- How to complete this task -
Return every line of the records that contains the string "nearest". Case matters.

- Data listing -
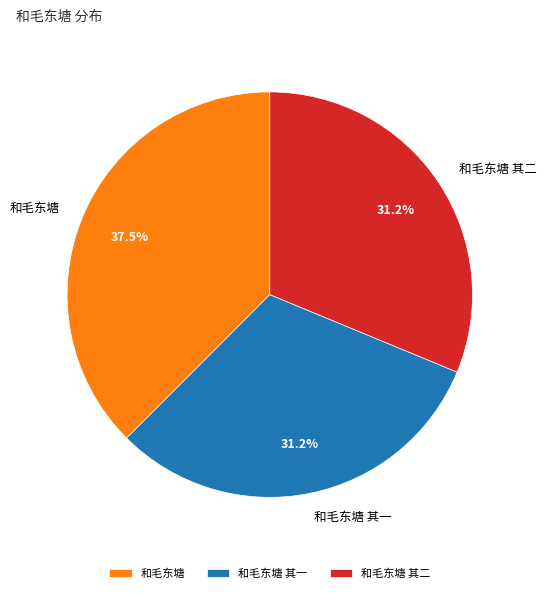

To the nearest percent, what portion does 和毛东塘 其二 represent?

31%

--

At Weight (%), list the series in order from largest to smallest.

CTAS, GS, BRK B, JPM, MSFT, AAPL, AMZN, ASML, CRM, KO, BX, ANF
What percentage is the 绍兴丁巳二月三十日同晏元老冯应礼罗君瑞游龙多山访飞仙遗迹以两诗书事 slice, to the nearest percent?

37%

- Output of the exercise -
To the nearest percent, what portion does 和毛东塘 其二 represent?
What percentage is the 绍兴丁巳二月三十日同晏元老冯应礼罗君瑞游龙多山访飞仙遗迹以两诗书事 slice, to the nearest percent?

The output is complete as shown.